截叶铁扫帚Lespedeza cuneata (Dum.Cour.) G. Don为豆科胡枝子属一年生草本植物，在民间具有很高的药用价值，在世界各地均有分布，中药名称夜关门。用于治疗糖尿病、血尿、失眠、营养不良等症。近年来，药理活性研究表明，截叶铁扫帚具有抗氧化、细胞保护、抗炎、抗菌等作用。基于以上研究，本论文对该植物进行了物质基础成分的研究。

本论文对截叶铁扫帚的乙醇提取物采用PRP-512A大孔吸附树脂柱色谱、聚酰胺柱色谱、硅胶柱色谱、凝胶柱色谱、中压液相色谱及高效液相色谱等多种方法进行分离纯化。通过波谱学方法和化学方法等对分离得到的化合物进行鉴定。通过CD法和Mo₂(OAc)₄诱导产生CD法确定新化合物的立体构型。

最终从该植物中得到98个化合物，其中新化合物10个，1-3为新的木脂素苷类化合物，分别命名为(+)-(8S,7′S,8′S)-burselignan-9′-O-β-D-葡萄糖苷，(+)-(8R,7′S,8′R)-异落叶松脂醇-9′-O-β-D-岩藻糖苷，(-)-(8S,7′R,8′R)-甲氧基异落叶松脂醇-9′-O-α-L-鼠李糖苷；4-5为新的苯丙素苷类化合物，分别命名为cuneataside E和cuneataside F；6-9为新的倍半萜苷类化合物，分别命名为cunemegastigmane A-D；10为新的黄酮苷类化合物，命名为6''-?O-?acetylisovitexin。

本文对所分离得到的部分化合物进行了多种体外模型的药理活性筛选，结果显示，化合物2、4、5、6、21与模型组比较具有显著性差异，有一定的肝细胞保护活性；化合物6具有较好的抗氧化活性，其他化合物具有一定的抗氧化活性。

Lespedeza cuneata (Dum.Cours.) G.Don is annual herbaceous plant distributed in many countries, which named ′ye guan men′ in Chinese, is a very important traditional medicine, and has been used in the treatments of diabetes, hematuria, insomnia and malnutrition. According to recent studies, L. cuneata has antioxidation, cell protection, anti-inflammatory effects, and antimicrobial activities. Based on the above research, the studies on the compounds of this plant were taken in this paper.

Ethanolic extract of L. cuneata was subjected to avariety of chromatographic techniques such as macroporous resin, PRP-512A, silica gel, sephadex LH-20, MPLC and HPLC to obtain compounds. The structures were elucidated on the basis of spectrum and chemical methods. The absolute configurations were identificated by CD and Mo₂(OAc)₄ induced CD.

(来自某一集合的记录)
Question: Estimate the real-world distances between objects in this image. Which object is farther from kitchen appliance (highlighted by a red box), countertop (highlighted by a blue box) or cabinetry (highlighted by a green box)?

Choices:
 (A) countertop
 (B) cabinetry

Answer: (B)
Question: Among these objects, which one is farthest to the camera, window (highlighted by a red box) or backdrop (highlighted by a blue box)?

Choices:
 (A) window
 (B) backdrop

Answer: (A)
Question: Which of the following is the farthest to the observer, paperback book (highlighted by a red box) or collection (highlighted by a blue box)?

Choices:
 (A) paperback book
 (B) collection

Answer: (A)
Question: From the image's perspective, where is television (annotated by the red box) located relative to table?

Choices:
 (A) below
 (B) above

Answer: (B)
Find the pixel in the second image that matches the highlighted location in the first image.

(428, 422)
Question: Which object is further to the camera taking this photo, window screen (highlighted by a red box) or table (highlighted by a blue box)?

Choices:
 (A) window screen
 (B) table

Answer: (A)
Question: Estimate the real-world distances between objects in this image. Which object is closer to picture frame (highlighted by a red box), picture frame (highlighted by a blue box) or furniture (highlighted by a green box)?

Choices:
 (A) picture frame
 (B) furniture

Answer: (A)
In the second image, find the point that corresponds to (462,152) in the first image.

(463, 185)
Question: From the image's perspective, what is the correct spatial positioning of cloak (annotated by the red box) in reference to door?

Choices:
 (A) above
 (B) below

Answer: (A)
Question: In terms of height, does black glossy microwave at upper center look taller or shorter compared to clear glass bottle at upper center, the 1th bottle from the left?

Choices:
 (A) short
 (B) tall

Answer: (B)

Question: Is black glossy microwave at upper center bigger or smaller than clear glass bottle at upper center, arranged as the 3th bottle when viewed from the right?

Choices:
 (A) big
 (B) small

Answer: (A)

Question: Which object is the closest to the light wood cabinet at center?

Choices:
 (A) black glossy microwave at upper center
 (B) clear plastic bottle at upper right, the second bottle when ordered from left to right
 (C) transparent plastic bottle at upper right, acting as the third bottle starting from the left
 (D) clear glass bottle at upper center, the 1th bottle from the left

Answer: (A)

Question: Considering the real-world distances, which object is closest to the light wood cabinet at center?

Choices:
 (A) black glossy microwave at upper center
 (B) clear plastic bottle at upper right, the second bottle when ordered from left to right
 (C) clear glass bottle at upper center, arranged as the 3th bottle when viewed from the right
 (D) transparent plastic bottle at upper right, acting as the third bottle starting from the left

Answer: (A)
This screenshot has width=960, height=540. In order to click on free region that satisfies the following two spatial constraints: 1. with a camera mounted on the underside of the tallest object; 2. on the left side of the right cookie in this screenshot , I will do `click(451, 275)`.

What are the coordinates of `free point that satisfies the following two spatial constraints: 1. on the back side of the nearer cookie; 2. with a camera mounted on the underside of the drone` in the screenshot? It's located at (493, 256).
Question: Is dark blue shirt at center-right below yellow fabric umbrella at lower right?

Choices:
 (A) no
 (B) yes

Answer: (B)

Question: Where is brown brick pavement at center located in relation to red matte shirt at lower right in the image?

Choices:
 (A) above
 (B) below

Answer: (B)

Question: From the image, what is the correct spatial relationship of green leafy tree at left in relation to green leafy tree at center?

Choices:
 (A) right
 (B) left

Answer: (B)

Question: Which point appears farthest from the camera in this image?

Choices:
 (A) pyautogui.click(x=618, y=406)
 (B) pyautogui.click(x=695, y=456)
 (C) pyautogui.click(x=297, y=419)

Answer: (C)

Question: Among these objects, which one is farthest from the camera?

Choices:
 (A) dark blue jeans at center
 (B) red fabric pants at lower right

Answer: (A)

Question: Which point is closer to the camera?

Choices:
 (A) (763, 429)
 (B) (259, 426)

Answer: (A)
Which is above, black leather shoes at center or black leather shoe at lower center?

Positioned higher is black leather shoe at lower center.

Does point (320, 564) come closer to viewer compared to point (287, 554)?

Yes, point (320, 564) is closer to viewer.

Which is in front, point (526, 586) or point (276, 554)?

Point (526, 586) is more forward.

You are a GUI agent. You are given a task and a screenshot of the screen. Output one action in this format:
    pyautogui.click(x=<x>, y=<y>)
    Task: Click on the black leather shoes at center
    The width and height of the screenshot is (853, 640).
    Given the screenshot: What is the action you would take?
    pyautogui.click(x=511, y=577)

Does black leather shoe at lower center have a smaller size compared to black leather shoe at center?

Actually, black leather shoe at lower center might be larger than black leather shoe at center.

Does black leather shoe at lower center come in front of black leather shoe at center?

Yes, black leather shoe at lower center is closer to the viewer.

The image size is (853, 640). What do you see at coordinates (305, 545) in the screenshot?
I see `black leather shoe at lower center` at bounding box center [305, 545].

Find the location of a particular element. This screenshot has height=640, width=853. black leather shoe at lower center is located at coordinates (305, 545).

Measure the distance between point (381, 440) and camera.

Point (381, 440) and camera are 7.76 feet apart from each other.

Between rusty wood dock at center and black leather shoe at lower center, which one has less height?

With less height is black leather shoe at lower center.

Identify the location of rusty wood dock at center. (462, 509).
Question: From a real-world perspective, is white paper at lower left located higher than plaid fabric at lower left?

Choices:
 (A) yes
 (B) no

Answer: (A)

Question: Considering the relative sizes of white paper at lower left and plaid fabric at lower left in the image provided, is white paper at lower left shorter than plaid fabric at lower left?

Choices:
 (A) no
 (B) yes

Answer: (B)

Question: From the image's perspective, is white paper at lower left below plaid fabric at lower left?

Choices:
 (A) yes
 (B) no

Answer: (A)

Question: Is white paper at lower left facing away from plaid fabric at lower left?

# 任务要求
抄录上文关于截叶铁扫帚的文字中自“截叶铁扫帚Lespedeza cuneata (Dum.Cour.)”起、至“D法确定新化合物的立体构型。”止（含这两处）的内容，一字不改。

# 你的回答
截叶铁扫帚Lespedeza cuneata (Dum.Cour.) G. Don为豆科胡枝子属一年生草本植物，在民间具有很高的药用价值，在世界各地均有分布，中药名称夜关门。用于治疗糖尿病、血尿、失眠、营养不良等症。近年来，药理活性研究表明，截叶铁扫帚具有抗氧化、细胞保护、抗炎、抗菌等作用。基于以上研究，本论文对该植物进行了物质基础成分的研究。

本论文对截叶铁扫帚的乙醇提取物采用PRP-512A大孔吸附树脂柱色谱、聚酰胺柱色谱、硅胶柱色谱、凝胶柱色谱、中压液相色谱及高效液相色谱等多种方法进行分离纯化。通过波谱学方法和化学方法等对分离得到的化合物进行鉴定。通过CD法和Mo₂(OAc)₄诱导产生CD法确定新化合物的立体构型。